Effects of Photons Irradiation on (18)F-FET and (18)F-DOPA Uptake by T98G Glioblastoma Cells

The differential diagnosis between brain tumors recurrence and early neuroinflammation or late radionecrosis is still an unsolved problem. The new emerging magnetic resonance imaging, computed tomography, and positron emission tomography diagnostic modalities still lack sufficient accuracy. In the last years, a great effort has been made to develop radiotracers able to detect specific altered metabolic pathways or tumor receptor markers. Our research project aims to evaluate irradiation effects on radiopharmaceutical uptake and compare the kinetic of the fluorinate tracers.
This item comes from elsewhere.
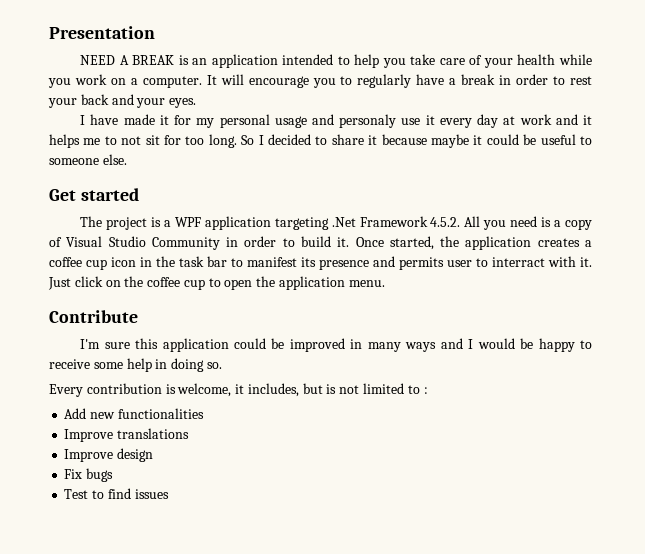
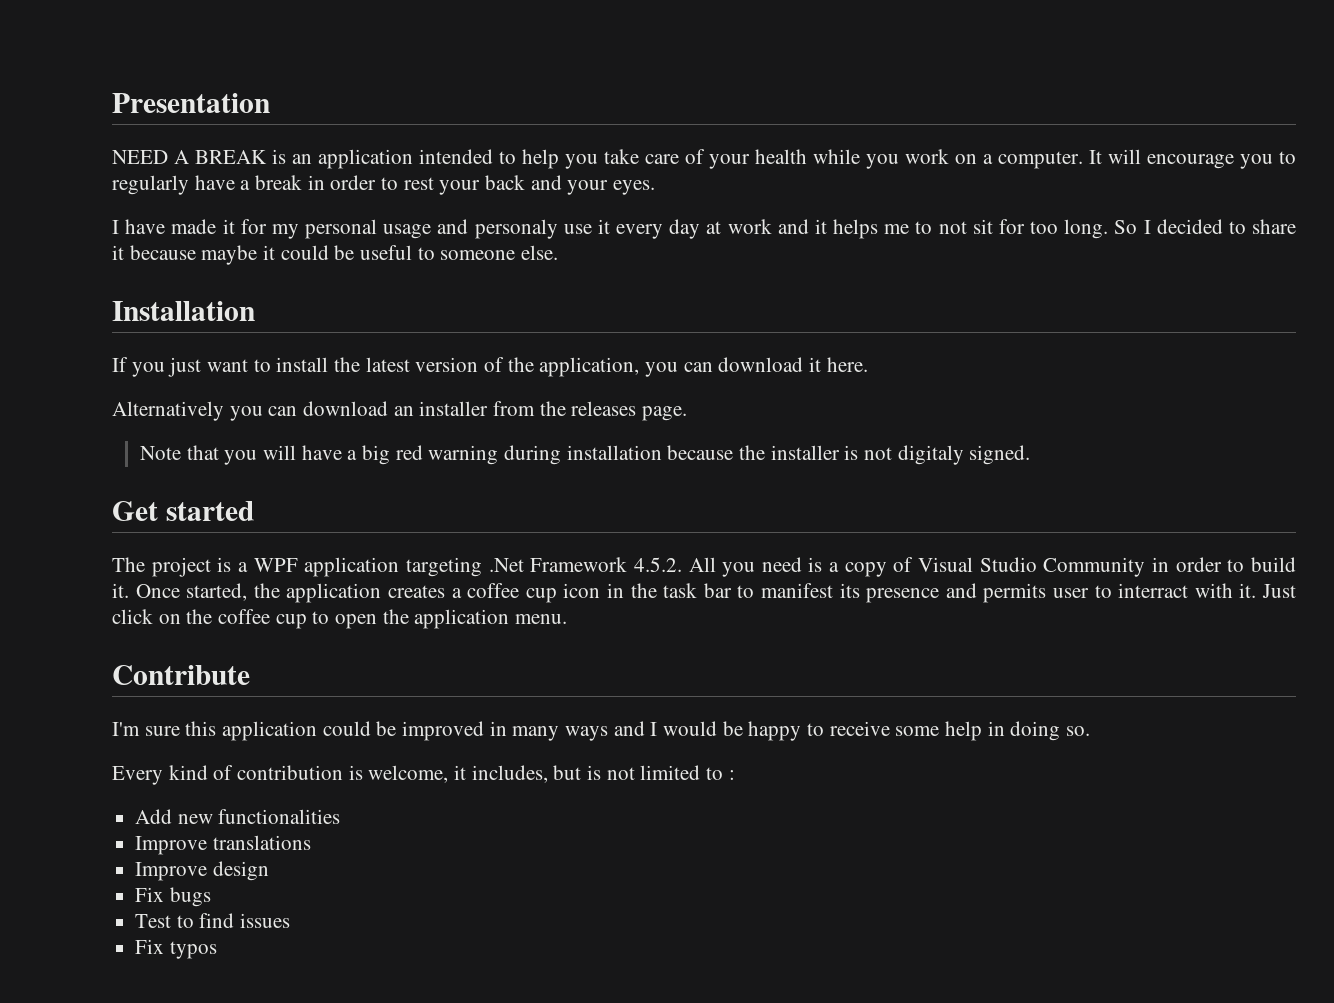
(127, 159) none -> [112,301,255,321] [112,357,868,377] [112,401,688,421] [140,445,1031,465] // Installation // If you just want to install the latest version of the application, you can download it here. // Alternatively you can download an installer from the releases page. // Note that you will have a big red warning during installation because the installer is not digitaly signed.
(83, 390) none -> [168,765,234,780] kind of
(169, 494) none -> [135,939,217,959] // Fix typos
T98G glioblastoma cells were irradiated at doses of 2, 10, and 20 Gy with photons, and (18)F-DOPA and (18)F-FET tracer uptake was evaluated. Activity and cell viability at different incubation times were measured. (18)F-FET and (18)F-DOPA are accumulated via the LAT-1 transporter, but (18)F-DOPA is further incorporated, whereas (18)F-FET is not metabolized. Therefore, time-activity curves (TACs) tend to plateau with (18)F-DOPA and to a rapid washout with (18)F-FET. After irradiation, (18)F-DOPA TAC resembles the (18)F-FET pattern. (18)F-DOPA activity peak we observed at 20 min might be fictitious, because earlier time points have not been evaluated, and a higher activity peak before 20 min cannot be excluded. In addition, the activity retained in the irradiated cells remains higher in comparison to the sham ones at all time points investigated. This aspect is similar in the (18)F-FET TAC but less evident. Therefore, we can hypothesize the presence of a second intracellular compartment in addition to the amino acidic pool one governed by LAT-1, which could explain the progressive accumulation of (18)F-DOPA in unirradiated cells.